Indios desplumados
Cuando se cierra un estadio se apaga un poco la ciudad. Los recintos deportivos son hogueras que no sólo calientan a quienes hierven en su interior sino que dan calor y luz a toda una comunidad. Si la televisión resultó el nuevo fuego familiar, el fútbol se ha convertido en la gran llama social. No hace falta ser atlético para lamentar la futura demolición del Calderón. Al margen de la devoción por unos colores o incluso por un deporte, es fácil apenarse por la pérdida de un importante lugar de reunión, de un sincronizador y acelerador de corazones. El terreno de juego siempre húmedo por el aliento del río era una turbina de pasiones que reactivaba a gran parte de Madrid. Pocas construcciones están tan asociadas a la vida como un estadio. Por eso su clausura arrastra una sombra de muerte. Parece como si las almas de los cientos de miles de aficionados que se sentaron en las gradas a lo largo de su historia vayan a continuar gritando gol (o "¡huy!") a modo de eterna psicofonía en Pirámides.
En los últimos años se han cerrado cines y salas de conciertos míticas donde los madrileños nos hemos sentido vivos. Una ciudad palpitante goza de numerosos puntos erógenos que no coinciden precisamente con los parques, las calles peatonales o los lagos que ahora amenazan con ahogar el recuerdo vertical del Calderón. La Peineta, un lugar hasta ahora inhóspito y sin historia a pesar de haber albergado grandes actuaciones, pretende ser el nuevo coliseo rojiblanco. Quizá en el futuro sea un templo de peregrinación para los atléticos y un espacio querido por los madrileños, pero de momento la destrucción del Calderón sólo es una mala noticia.
Cualquier afición sentiría la desaparición de un estadio con 40 años de historia como el del Manzanares, pero tarde o temprano agradecería mudarse a un recinto más amplio y cómodo. Los atléticos, sin embargo, son diferentes. La mayoría de los "indios" no quiere romper con su pasado aunque el más reciente hable de infiernos y portazos europeos. El atlético medio quiere la gloria precisamente porque existe el cataclismo, paladea la victoria porque tiene presente el sabor de la derrota. El triunfo no es el mismo si no se contempla en el espejo de fracaso. No es cuestión de hacer borrón y cuenta nueva, sino de seguir peleando la ecuación hasta conseguir un resultado positivo. En poco más de un mes, el Atlético se ha desprendido de sus dos grandes referentes: el Vicente Calderón y Fernando Torres. En el fútbol suceden estas cosas, uno se va de vacaciones confiado y a la vuelta se ha quedado sin estadio y sin estrella, es como meterse en el mar para descubrir que ya no está tu ropa ni tu toalla en la orilla. Los madridistas también sufrieron esta traición estival con la venta de Fernando Redondo, el golpe más doloroso que han padecido los blancos en los últimos años.

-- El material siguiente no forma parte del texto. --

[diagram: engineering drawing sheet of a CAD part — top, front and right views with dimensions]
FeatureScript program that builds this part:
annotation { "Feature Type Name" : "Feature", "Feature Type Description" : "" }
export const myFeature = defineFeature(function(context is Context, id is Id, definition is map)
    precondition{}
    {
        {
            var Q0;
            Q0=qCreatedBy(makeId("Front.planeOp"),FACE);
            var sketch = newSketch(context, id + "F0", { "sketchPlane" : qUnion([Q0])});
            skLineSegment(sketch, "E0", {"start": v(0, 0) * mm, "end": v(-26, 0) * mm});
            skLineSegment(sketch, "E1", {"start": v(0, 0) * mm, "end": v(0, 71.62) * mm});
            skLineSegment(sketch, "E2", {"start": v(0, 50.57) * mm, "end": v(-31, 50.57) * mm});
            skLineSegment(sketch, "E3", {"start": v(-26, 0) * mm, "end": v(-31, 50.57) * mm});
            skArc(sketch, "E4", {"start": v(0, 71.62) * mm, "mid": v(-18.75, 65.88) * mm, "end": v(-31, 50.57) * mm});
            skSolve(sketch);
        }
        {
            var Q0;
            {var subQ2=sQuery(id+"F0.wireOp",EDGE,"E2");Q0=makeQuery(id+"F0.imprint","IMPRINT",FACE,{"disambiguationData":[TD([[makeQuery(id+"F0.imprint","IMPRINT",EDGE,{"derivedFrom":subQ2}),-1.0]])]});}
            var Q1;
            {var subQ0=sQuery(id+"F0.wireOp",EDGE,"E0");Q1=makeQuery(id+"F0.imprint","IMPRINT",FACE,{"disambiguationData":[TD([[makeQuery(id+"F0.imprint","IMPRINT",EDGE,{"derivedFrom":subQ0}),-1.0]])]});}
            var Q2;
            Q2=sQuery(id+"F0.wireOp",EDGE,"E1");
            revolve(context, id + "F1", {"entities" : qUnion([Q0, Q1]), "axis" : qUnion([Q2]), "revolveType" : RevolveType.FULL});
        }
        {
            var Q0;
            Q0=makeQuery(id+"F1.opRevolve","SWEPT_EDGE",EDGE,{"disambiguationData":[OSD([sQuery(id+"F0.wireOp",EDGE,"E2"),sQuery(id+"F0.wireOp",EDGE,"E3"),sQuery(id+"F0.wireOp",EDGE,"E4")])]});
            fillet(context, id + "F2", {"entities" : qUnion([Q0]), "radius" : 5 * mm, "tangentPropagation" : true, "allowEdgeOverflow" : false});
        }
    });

Parece mentira (sobre todo para alguien que no comparta el fútbol) cómo el traspaso de un jugador y la venta de un estadio pueden amargarte las vacaciones, o al menos agriarte ese rato de playa en el que leemos que en Madrid ya no estará esperándonos ese lateral incisivo al que jaleamos durante 10 temporadas o la vieja taquilla donde hacíamos colas bajo el frío.
Es curioso cómo los edificios emblemáticos de una ciudad permanecen en la memoria colectiva durante años. Conservamos una ciudad invisible en la mente independiente de la real, sin acostumbrarnos a la nueva fisonomía de la metrópolis, percibiendo con extrañeza las nuevas construcciones y echando en falta otras desaparecidas. Así nos sucede a muchos madrileños en este momento de dramáticos cambios urbanísticos. No conseguimos habituarnos a las torres de la antigua Ciudad Deportiva del Real Madrid y, de la misma forma, nos chocará el vacío del Calderón cuando no esté.
Decían los habitantes de Nueva York, e incluso Nueva Jersey, que fue duro hacerse a un cielo sin las Torres Gemelas. En ellos persistió un vacío físico, espacial, que tardó en borrarse. Apuesto a que nos sucederá lo mismo con el Calderón. Durante años, mientras circulemos por el túnel de la M-30 que antes cobijaban sus gradas o cuando paseemos por el lago que pretende enterrar su césped, nos acordaremos de que allí, sin embargo, nadie quiso nunca dejar de llorar.